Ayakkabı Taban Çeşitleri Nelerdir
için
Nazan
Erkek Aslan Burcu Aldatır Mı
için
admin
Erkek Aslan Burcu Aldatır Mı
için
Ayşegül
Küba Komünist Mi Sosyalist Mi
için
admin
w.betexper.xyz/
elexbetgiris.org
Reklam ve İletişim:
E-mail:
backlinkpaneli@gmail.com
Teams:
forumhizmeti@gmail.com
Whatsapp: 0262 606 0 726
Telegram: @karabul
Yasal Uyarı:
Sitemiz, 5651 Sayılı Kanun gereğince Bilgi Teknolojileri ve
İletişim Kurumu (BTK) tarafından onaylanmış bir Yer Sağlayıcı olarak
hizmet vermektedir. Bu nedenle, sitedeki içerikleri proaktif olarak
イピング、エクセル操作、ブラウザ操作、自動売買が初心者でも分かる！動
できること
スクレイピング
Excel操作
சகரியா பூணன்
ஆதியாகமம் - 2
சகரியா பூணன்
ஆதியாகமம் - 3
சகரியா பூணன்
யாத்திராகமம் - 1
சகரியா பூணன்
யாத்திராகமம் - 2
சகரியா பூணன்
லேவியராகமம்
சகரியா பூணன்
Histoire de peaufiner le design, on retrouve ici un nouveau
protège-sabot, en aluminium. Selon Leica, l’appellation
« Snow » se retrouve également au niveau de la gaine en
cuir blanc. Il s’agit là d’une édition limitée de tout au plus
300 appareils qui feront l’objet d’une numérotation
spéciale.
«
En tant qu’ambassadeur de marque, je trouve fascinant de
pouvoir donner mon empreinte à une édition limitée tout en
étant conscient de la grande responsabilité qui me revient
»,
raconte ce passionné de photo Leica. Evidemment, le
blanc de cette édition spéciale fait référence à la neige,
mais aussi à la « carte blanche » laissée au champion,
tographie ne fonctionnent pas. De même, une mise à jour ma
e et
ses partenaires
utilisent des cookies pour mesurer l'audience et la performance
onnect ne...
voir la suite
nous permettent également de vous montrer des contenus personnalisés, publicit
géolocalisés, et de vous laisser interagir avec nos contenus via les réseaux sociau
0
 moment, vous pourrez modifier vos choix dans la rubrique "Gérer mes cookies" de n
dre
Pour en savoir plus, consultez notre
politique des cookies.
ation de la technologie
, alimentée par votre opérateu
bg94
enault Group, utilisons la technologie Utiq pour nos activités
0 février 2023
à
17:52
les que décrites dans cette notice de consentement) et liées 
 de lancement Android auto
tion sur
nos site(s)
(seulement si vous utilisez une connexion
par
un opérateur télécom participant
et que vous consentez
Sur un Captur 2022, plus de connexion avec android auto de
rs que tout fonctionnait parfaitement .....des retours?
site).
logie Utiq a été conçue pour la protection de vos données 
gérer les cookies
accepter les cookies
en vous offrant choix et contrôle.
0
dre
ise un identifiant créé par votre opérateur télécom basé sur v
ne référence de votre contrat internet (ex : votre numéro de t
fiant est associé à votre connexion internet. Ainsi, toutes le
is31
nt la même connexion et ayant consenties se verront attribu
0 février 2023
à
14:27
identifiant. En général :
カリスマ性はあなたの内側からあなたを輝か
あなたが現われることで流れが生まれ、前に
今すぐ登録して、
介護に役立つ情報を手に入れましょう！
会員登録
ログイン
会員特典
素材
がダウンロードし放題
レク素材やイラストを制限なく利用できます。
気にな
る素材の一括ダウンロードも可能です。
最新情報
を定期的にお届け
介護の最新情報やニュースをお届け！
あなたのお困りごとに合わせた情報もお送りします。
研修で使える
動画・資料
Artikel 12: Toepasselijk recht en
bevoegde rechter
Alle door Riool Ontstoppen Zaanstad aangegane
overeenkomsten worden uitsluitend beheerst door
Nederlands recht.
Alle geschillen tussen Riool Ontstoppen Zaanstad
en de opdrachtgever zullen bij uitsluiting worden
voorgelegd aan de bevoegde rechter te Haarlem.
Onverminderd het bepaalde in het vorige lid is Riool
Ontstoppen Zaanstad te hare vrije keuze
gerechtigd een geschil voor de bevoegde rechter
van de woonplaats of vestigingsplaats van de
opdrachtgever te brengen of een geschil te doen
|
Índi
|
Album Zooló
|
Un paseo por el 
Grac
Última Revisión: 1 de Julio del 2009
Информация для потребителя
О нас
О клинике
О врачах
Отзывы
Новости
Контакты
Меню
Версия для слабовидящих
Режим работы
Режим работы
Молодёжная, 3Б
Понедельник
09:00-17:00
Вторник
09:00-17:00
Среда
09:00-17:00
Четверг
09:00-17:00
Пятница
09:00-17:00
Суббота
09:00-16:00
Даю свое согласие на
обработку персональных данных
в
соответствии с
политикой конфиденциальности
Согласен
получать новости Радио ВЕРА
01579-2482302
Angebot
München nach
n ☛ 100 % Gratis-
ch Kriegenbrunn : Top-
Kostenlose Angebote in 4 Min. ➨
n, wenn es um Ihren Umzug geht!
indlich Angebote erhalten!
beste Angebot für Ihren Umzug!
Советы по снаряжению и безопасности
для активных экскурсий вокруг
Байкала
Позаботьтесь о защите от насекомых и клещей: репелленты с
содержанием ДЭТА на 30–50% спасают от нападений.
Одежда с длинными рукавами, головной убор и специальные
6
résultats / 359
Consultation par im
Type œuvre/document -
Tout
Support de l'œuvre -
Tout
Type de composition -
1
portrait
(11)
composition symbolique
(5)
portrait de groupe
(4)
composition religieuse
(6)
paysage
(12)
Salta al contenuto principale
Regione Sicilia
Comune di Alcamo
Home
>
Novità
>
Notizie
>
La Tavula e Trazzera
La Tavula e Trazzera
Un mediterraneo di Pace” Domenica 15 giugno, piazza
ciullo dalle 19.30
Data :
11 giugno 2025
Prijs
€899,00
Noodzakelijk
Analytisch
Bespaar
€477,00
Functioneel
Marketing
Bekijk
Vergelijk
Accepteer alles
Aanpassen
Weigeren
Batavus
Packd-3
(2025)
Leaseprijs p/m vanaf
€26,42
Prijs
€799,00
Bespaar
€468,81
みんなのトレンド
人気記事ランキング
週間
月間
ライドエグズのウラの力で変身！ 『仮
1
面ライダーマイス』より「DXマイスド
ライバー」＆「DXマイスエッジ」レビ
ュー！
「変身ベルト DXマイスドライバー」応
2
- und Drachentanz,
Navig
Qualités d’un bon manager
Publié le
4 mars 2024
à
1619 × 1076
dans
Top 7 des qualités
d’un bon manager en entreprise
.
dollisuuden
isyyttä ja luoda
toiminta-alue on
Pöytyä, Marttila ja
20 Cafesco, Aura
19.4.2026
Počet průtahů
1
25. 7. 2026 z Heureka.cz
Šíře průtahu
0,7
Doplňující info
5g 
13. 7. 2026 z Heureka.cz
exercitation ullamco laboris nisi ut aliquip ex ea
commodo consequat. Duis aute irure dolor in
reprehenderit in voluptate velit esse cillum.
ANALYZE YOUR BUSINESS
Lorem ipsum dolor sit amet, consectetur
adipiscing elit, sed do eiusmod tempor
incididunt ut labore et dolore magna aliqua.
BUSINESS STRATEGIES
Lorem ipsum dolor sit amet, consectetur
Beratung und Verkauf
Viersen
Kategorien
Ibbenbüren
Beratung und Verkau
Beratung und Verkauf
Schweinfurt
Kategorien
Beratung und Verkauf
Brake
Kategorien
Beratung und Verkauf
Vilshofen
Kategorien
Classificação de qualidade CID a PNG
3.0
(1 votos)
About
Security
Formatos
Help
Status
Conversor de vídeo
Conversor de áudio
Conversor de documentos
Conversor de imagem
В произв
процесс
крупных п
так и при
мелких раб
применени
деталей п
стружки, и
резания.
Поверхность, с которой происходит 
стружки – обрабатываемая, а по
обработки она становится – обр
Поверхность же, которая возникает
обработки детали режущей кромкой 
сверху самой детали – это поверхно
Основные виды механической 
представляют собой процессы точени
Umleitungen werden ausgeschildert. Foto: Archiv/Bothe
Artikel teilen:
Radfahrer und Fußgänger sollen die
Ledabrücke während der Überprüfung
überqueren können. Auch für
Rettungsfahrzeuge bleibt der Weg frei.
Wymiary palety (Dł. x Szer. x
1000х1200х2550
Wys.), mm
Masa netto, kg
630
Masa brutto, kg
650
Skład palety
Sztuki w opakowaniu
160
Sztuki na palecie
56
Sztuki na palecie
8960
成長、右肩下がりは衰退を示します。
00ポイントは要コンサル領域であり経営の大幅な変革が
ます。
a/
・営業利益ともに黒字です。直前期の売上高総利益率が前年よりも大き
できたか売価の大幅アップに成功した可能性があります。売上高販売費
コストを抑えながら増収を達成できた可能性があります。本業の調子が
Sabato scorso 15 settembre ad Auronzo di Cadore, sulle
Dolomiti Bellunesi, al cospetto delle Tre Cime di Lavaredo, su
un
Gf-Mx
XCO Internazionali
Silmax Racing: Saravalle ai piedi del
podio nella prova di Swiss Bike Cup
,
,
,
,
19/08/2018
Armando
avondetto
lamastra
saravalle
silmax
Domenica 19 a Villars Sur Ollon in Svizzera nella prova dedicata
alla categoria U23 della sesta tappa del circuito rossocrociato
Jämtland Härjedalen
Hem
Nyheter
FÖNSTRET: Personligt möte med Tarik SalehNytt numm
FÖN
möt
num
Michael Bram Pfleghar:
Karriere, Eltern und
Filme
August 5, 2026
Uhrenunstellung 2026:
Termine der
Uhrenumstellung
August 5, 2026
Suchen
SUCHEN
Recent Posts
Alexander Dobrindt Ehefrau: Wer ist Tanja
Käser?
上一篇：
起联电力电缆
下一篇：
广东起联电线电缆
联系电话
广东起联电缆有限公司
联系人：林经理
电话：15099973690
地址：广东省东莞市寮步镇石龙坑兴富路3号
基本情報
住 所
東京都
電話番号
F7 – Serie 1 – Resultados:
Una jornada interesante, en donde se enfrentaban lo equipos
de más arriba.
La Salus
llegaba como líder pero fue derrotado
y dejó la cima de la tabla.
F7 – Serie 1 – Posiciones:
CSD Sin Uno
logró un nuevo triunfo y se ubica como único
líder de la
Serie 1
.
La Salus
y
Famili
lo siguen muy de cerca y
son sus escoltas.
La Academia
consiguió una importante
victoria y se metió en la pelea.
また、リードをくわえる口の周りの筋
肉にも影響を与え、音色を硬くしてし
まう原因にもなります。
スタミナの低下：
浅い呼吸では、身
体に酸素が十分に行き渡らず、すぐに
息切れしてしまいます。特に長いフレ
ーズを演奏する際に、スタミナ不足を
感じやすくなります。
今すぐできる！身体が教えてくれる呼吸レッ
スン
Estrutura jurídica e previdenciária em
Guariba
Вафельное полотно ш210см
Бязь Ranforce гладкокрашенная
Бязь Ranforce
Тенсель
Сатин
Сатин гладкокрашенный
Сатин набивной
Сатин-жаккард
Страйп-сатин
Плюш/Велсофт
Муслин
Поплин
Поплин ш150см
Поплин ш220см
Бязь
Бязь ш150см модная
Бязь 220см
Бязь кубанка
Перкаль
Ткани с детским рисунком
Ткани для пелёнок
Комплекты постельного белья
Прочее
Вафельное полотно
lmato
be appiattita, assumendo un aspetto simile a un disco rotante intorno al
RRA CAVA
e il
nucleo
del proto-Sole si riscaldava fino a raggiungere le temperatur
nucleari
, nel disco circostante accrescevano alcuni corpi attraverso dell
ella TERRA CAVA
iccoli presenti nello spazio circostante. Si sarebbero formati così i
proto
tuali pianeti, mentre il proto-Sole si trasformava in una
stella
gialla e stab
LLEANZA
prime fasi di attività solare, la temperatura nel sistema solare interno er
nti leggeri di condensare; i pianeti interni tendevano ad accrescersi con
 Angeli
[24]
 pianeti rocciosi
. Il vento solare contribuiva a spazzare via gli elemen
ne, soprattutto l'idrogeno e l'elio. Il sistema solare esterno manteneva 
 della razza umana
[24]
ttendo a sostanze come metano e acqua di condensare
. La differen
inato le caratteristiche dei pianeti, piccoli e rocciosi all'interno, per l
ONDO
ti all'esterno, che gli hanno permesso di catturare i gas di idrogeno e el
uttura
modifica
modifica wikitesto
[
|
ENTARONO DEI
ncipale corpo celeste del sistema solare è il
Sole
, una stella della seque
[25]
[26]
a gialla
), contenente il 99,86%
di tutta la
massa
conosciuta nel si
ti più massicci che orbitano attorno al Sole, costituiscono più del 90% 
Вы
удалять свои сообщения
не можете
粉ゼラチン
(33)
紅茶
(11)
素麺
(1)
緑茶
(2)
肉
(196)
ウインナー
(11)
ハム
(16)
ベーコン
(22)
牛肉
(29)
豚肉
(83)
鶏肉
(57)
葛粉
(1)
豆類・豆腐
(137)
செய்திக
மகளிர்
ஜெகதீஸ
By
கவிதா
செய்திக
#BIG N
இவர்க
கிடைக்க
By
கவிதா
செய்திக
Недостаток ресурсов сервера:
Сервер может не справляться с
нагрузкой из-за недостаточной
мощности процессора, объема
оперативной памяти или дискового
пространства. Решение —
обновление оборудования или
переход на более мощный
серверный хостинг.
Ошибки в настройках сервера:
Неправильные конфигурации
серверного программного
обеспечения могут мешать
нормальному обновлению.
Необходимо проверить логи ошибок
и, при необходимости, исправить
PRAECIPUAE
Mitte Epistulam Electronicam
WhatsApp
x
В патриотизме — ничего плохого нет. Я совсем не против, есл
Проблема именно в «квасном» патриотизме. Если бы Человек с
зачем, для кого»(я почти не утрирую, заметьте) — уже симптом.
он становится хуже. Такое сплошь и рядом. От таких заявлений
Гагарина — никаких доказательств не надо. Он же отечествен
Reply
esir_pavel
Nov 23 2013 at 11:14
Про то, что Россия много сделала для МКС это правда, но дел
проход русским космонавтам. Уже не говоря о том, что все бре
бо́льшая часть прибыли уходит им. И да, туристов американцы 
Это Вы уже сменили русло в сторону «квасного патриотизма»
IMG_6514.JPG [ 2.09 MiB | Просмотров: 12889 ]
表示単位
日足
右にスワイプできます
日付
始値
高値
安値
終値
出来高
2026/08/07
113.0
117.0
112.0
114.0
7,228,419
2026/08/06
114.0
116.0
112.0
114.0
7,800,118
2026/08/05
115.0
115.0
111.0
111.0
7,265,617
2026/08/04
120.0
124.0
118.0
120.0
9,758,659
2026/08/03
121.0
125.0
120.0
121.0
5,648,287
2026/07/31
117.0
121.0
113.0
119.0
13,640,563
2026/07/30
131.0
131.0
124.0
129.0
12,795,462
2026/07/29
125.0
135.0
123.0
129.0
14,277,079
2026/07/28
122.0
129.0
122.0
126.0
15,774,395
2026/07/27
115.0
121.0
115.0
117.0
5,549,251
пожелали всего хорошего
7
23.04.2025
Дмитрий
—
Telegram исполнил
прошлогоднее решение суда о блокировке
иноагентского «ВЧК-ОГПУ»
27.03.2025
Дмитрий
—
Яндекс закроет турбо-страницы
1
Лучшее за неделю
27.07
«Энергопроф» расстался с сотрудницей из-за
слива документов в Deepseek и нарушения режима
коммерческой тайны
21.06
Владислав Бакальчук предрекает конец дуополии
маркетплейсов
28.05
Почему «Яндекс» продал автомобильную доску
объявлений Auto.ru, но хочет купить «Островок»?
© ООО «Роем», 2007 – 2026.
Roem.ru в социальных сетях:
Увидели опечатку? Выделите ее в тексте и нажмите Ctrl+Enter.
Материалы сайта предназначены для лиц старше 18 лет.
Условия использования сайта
━━━━━━
__REQUIRED ACTION__. Each line of the data above containing the string "Ranforce" is to be copied.

__EXPECTED ANSWER__.
Бязь Ranforce гладкокрашенная
Бязь Ranforce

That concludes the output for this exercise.